O profissional atua de forma dedicada na redução das barreiras linguísticas e no fortalecimento organizacional de ONGs e outras instituições sem fins lucrativos. Seu trabalho é focado na formação de lideranças e no avanço da educação linguística, contribuindo diretamente para o desenvolvimento sustentável dessas organizações.
“Dedico muitos dos meus esforços ao aprimoramento de sistemas de liderança e à integração de culturas estrangeiras na sociedade americana, promovendo um ambiente mais inclusivo e plural, atuando tanto em instituições religiosas quanto seculares, sempre pautado por altos padrões morais e éticos”, contou.

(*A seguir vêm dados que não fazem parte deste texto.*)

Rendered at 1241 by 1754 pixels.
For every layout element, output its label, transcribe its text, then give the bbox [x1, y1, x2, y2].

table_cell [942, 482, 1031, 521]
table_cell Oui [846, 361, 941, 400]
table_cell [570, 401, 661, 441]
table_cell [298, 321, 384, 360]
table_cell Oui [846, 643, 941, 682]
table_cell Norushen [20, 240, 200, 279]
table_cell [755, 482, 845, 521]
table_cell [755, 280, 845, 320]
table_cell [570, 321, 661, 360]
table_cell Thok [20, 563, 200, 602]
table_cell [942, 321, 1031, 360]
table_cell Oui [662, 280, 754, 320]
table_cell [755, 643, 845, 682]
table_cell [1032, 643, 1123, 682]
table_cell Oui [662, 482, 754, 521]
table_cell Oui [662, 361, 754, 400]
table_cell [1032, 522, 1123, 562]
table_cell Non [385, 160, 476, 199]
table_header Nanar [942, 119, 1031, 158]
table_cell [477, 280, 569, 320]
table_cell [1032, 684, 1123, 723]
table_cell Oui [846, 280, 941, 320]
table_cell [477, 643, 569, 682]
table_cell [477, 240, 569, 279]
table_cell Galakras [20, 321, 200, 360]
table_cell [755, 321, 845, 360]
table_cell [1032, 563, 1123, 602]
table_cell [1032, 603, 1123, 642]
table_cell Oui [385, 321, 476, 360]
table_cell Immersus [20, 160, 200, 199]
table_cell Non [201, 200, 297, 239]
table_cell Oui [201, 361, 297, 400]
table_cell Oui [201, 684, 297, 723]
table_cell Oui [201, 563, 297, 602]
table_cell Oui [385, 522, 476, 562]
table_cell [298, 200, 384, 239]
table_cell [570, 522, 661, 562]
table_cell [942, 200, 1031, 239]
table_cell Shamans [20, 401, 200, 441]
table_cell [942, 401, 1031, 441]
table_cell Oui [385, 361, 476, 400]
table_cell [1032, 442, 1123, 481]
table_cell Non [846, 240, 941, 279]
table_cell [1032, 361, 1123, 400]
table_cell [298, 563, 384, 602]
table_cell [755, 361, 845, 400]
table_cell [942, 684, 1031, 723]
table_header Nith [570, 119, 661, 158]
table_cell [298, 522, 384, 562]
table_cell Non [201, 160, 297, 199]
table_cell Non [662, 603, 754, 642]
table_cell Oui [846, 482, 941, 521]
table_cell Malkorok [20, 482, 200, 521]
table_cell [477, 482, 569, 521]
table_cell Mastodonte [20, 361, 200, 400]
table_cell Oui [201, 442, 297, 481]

Além disso, por meio da criação de programas educacionais e iniciativas culturais, o intérprete constrói pontes sólidas entre diferentes comunidades, favorecendo o convívio harmonioso e o enriquecimento social no contexto americano.
A importância da comunicação
No mundo atual, a linguagem continua sendo uma das principais barreiras no acesso à saúde, porém, os intérpretes estão presentes, desempenhando seu papel de forma essencial. Esses profissionais exercem uma função silenciosa, garantindo que ninguém seja excluído do cuidado por não falar a língua dominante.
Mais do que tradutores de palavras, estes são mediadores de empatia, cultura e vida. “Ser intérprete na medicina ou em qualquer outra área não é só traduzir palavras, é traduzir dores, medos e esperanças de quem não consegue se expressar, mas precisa ser compreendido com urgência”, finaliza Wilguens.